In some sense, it is difficult to review The Cabin in the Woods novelization without actually reviewing the film it is based on. More or less transcribed directly from the shooting script, the novel is solely the intellectual property of scriptwriters Drew Goddard and Joss Whedon, with the job of adding some literary flesh and cartilage falling to brit novelist Tim Lebbon (Berserk, 30 Days of Night: Fear of the Dark). Therefore, perhaps it might make sense to briefly discuss the film and the metaphorical treasures within.
The most merciful thing in the world…is the inability of the human mind to correlate all its contents. We live on a placid island of ignorance in the midst of black seas of infinity, and it was not meant that we should voyage far.
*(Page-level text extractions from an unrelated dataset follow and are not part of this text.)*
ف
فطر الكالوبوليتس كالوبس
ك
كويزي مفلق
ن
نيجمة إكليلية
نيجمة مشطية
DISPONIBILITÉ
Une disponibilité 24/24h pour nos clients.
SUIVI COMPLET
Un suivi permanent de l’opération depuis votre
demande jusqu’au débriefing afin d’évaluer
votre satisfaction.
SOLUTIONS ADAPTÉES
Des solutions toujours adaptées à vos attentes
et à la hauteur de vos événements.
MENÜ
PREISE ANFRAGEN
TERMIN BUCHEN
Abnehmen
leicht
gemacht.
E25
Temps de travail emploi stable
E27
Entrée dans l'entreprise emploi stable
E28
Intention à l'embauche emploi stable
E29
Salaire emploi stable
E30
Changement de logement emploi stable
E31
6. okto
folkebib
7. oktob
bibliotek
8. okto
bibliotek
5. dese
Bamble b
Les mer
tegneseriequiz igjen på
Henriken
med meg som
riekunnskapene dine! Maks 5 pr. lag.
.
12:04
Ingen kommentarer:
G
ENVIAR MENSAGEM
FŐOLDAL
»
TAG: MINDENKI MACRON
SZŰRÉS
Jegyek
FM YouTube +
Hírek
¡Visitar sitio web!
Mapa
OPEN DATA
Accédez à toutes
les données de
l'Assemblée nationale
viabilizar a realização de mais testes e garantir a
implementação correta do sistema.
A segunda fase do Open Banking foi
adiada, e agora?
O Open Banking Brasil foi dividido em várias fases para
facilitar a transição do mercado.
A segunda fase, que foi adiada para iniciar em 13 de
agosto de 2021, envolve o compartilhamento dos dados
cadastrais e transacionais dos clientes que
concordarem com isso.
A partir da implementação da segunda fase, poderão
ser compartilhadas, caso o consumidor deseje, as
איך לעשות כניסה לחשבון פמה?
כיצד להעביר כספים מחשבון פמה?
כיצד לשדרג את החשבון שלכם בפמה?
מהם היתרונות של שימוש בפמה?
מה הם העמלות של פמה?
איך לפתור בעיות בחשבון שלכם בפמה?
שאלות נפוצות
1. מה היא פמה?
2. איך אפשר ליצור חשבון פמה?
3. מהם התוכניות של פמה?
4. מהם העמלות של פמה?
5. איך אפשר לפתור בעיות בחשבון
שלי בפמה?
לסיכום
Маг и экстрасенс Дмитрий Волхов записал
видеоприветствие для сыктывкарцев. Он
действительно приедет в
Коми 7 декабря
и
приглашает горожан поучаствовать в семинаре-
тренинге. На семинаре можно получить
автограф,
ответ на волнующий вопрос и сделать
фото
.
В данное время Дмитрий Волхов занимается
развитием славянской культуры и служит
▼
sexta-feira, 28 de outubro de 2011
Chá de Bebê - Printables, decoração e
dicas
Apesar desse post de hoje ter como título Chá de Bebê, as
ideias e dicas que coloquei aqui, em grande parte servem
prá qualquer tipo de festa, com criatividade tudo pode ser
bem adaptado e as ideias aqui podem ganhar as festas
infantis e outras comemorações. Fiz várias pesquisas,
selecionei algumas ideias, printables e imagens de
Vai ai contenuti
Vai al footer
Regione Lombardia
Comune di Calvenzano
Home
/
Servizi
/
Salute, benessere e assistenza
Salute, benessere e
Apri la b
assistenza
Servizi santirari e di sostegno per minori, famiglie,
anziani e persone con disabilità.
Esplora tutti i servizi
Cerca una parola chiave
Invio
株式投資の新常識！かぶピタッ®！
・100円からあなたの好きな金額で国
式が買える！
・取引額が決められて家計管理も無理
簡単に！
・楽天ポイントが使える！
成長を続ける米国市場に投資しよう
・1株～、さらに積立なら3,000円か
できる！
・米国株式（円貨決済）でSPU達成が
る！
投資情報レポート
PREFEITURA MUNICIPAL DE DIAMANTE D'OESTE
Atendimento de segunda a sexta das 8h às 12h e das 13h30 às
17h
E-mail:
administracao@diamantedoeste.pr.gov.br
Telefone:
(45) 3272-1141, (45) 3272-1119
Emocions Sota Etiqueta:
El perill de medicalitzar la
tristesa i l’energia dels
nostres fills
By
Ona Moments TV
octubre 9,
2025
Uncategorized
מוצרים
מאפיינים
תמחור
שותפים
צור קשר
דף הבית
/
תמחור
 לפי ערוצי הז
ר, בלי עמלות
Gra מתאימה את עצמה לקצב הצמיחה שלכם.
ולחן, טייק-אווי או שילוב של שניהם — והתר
The science, each straining in its own direction, have hitherto harmed us little; but some day the piecing together of dissociated knowledge will open up such terrifying vistas of reality, and of our frightful position therein, that we shall either go mad from the revelation or flee from the deadly light into the peace and safety of a new dark age.
Despite a poor showing at the box-office, Whedon and Goddard have undoubtedly constructed an amazing journey into the darker and more horrific aspects of our culture, exploring how and why genre efforts might serve as more than simple mindless escapism and could ultimately be a lens through which to view the human condition. Unfortunately, this fails to translate effectively in the literary effort by Tim Lebbon, as the author serves only as a tour guide and less philosopher/theologian.